Turnarounds are risky, but if they work that can often create staggering investment returns as a deeply discounted share rebounds to fair value and, perhaps even, moves into a higher rating as a growth stock as the rest of the market grows in confidence.
But how do you know if a turnaround is going to work?
The short answer is that you don’t know. But, try focusing on the following aspects when analyzing a business for the potential of turnaround prospects:
1.) Solvency: The less debt you have, the more time for the turnaround you get
Debt is a time sensitive funding structure as interest is incurred over time and, particularly in structured debt, have set covenants, repayment schedules and/or redemption details and dates. This include net overdraft positions and even off balance sheet funding (via operating leases and other more “creative” structures).
In other words, the more debt a turnaround business has, the less time it often has to “get things right”. It may be half way to turning the business around when the debt suddenly falls due or the lender calls in its breach of debt covenants, and then–very quickly–the business can hit the wall.
Hence, the less debt a turnaround has, the more time it has to get things right. And the more time a turnaround has, the greater the odds that it will eventually come right.
2.) Liquidity: More cash coming in than going out keeps you in business
Even if a turnaround has no debt, if its operations year after year suck up cash and it never generates any free cash flows, eventually its resources will exhausted and it will need to borrow.
On the hand, the stronger the operating cash flows in a business, the more the business can use these cash resources to shore up other aspects of the business, service debt, payout retrenchments, and so on, in the steady progress towards sustainable profitability.
We would go so far as to say, no matter what IFRS profits are reported, if a company year in and year out produces large operating cash inflows, the business will continue to operate just fine. And, if a business can continue to operate, then it has more time to effect a turnaround and the odds increase that it will eventually come right.
3.) Profitability: Pricing power makes for easier turnarounds
Here is a published an article discussing the major difference between a business’s Gross Profit (GP) margin and its Operating Profit (OP) margin (Insight into Operating & Gross Margins).
In essence, a high GP margin implies a business that has a strong competitive advantage, particularly with regards to its pricing power in its good and/or service. OP margin is more a metric reflecting efficiency, returns to scale and/or “bloat” in a business’s operating structure.
We believe that it is always easier (i.e. improves the odds of successfully) turning around a business that has pricing power, rather than one that is a price taker.
4.) Turnaround plan: A bad plan is better than nothing, but a good plan is the best
Has the business even admitted that it is doing a turnaround? This may sound like a funny question to ask, but some business’s management are in such denial about what a bad business they are running that they cannot admit that they are trying a turnaround, and thus will likely fail. Avoid these.
Then next level is that, at least, management admits that it is performing a turnaround. That goes hand-in-hand with having a “Plan” for the turnaround.
Consider whether the Plan is a good one, though?
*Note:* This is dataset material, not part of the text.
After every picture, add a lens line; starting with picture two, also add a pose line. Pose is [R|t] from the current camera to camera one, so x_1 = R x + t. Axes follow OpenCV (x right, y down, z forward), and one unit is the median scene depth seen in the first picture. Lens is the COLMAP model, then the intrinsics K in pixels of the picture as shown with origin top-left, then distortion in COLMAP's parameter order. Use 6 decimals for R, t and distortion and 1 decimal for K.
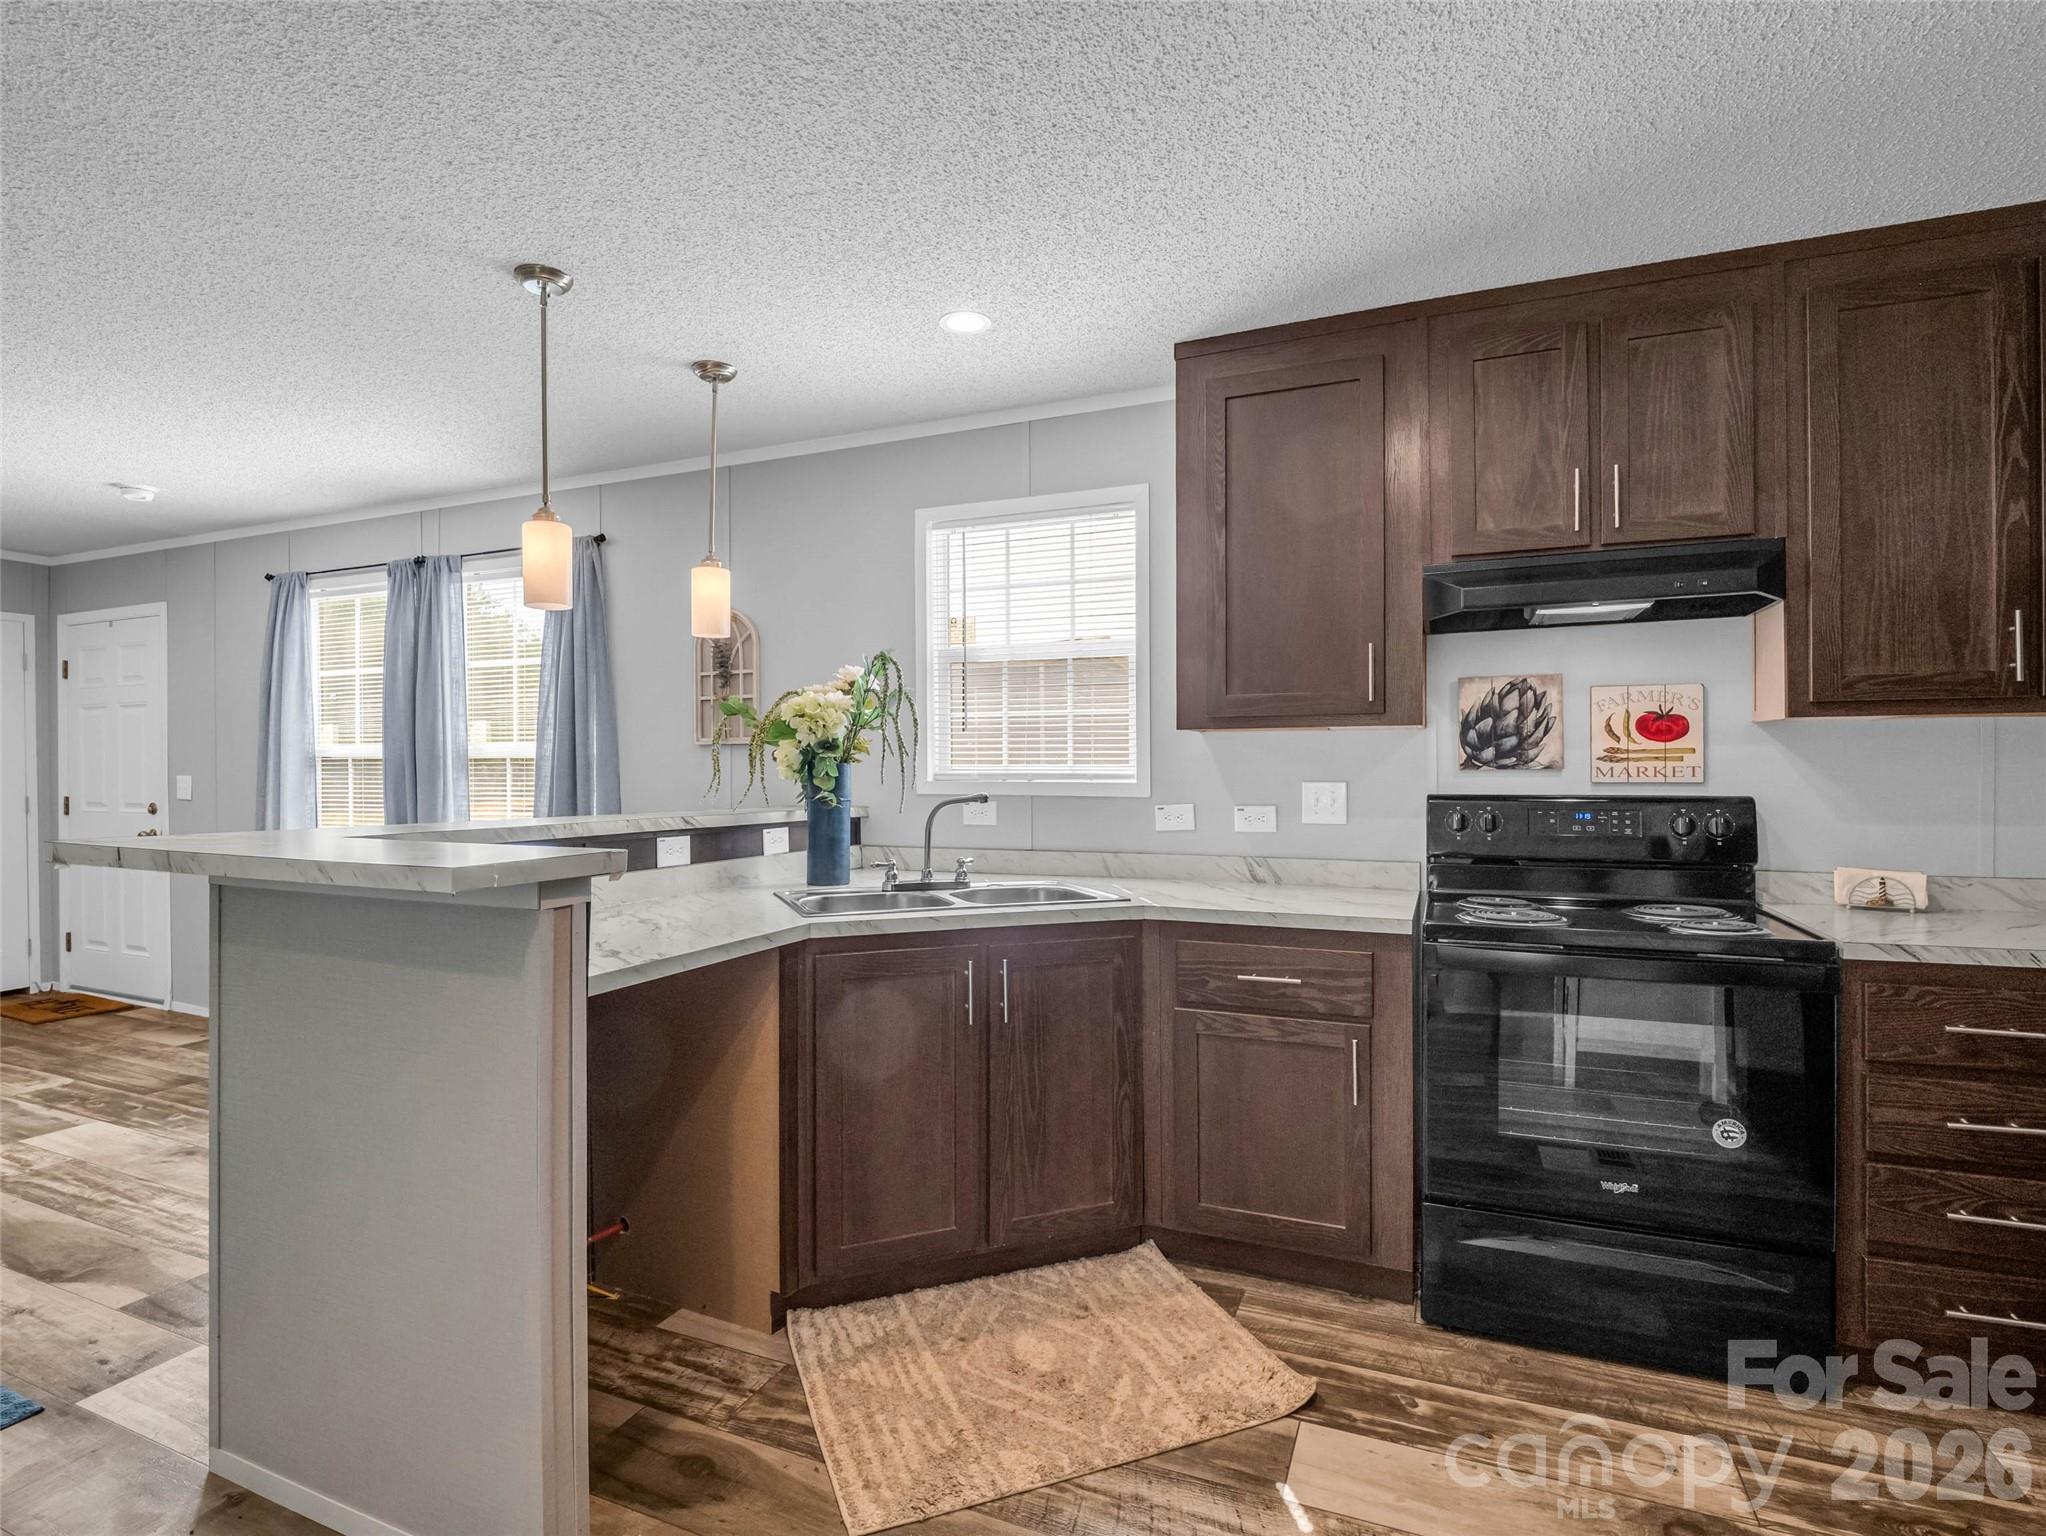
lens RADIAL K [[1019.6, 0, 1010.1], [0, 1019.6, 783.0], [0, 0, 1]] dist [-0.014857, -0.000422]
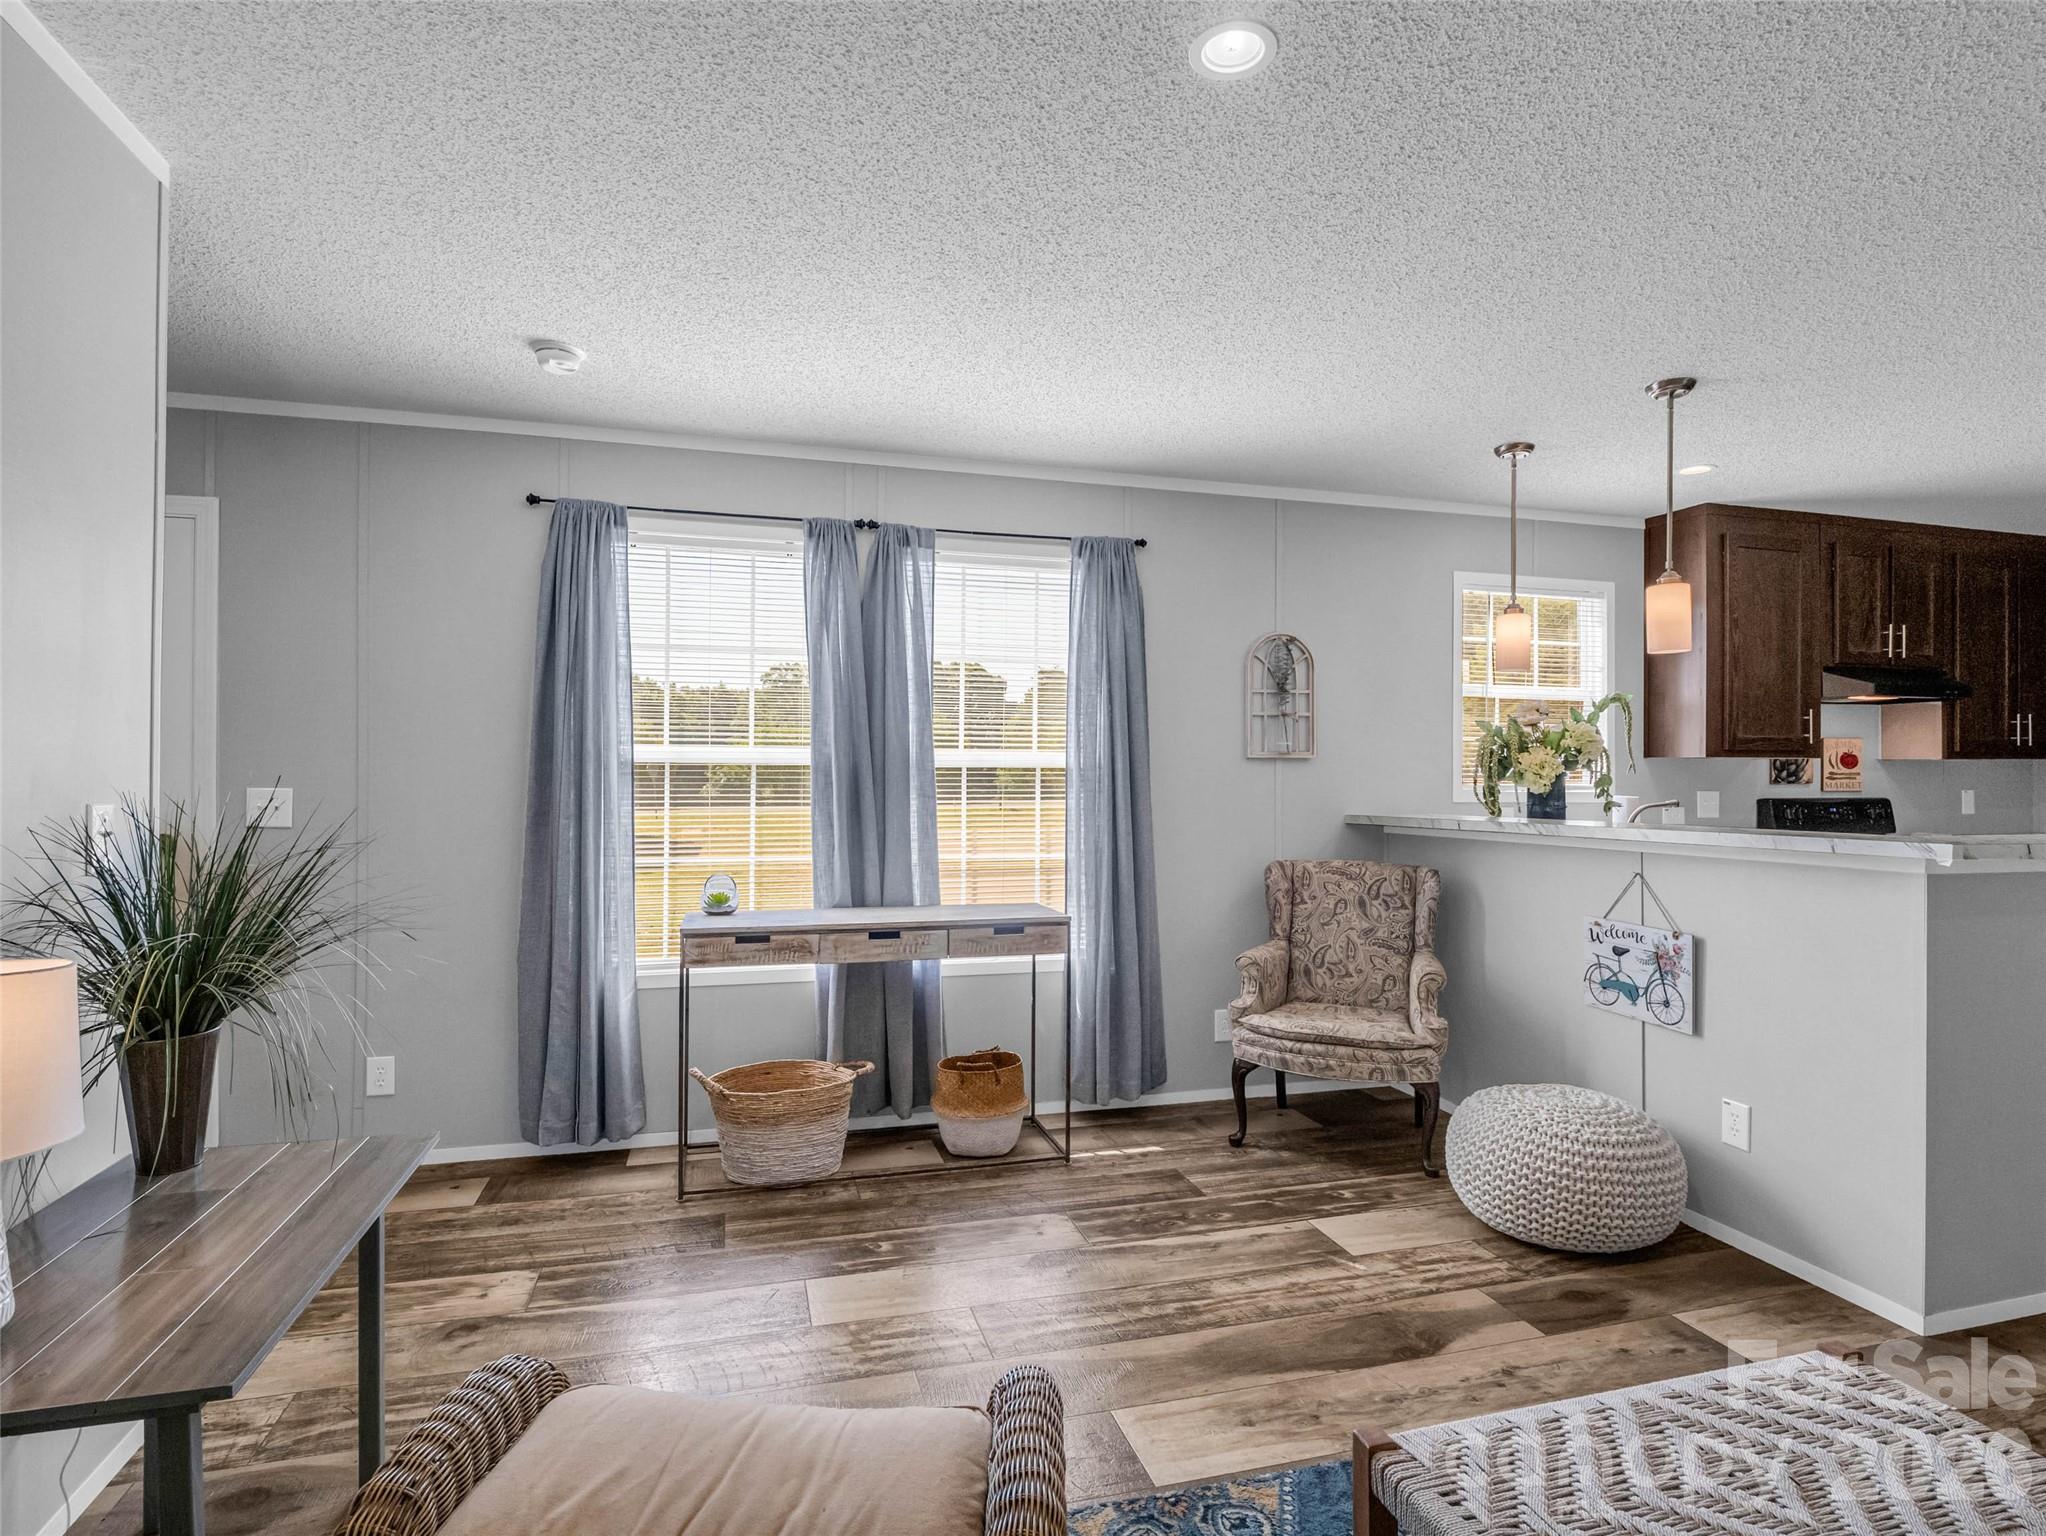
lens RADIAL K [[1019.6, 0, 1011.0], [0, 1019.6, 752.1], [0, 0, 1]] dist [-0.014857, -0.000422]
pose [[0.785355, 0.011485, 0.618939, -1.712643], [0.001988, 0.999776, -0.021075, -0.030260], [-0.619042, 0.017782, 0.785156, 0.471426]]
Be particularly skeptical when it is the same management that originally ran the business into the ground that are suddenly offering this Plan as a solution… If they messed up once, the odds are increased that they will do so again in the future.
Does the Plan admit what went wrong? Does the Plan state what needs to be done to address what went wrong? Does the Plan cover all bases and does it sound reasonable to you?
Not all plans are good plans, but having a plan is better than nothing.
5.) Management: Are they committed and convinced?
This last point is actually tied into (4) above, as management are the ones who draft the Plan and have to execute the Plan.
Only with hindsight will we know if the execution of the Plan is actually good or not, as investing into a turnaround is investing before the Plan becomes reality. So, try to get a sense for whether management will execute the Plan well or not, but it will remain a guess at this stage.
Rather, consider if management are committed. Have they bought large amounts of their own stock? Are they large shareholders in their own turnaround? Have they underwritten their rights issues? Have they signed multi-year employment contracts?
If management has no skin in the game regarding the turnaround, the odds are that they are not convinced that it will succeed.
In conclusion, each turnaround really actually needs to be judged on a case by case basis. But, this list should at least give you a starting point from which to try gauge what the odds are for success. And, have no illusions, turnarounds are just like any other investment: they have odds that they will succeed, just as they have odds that they won’t.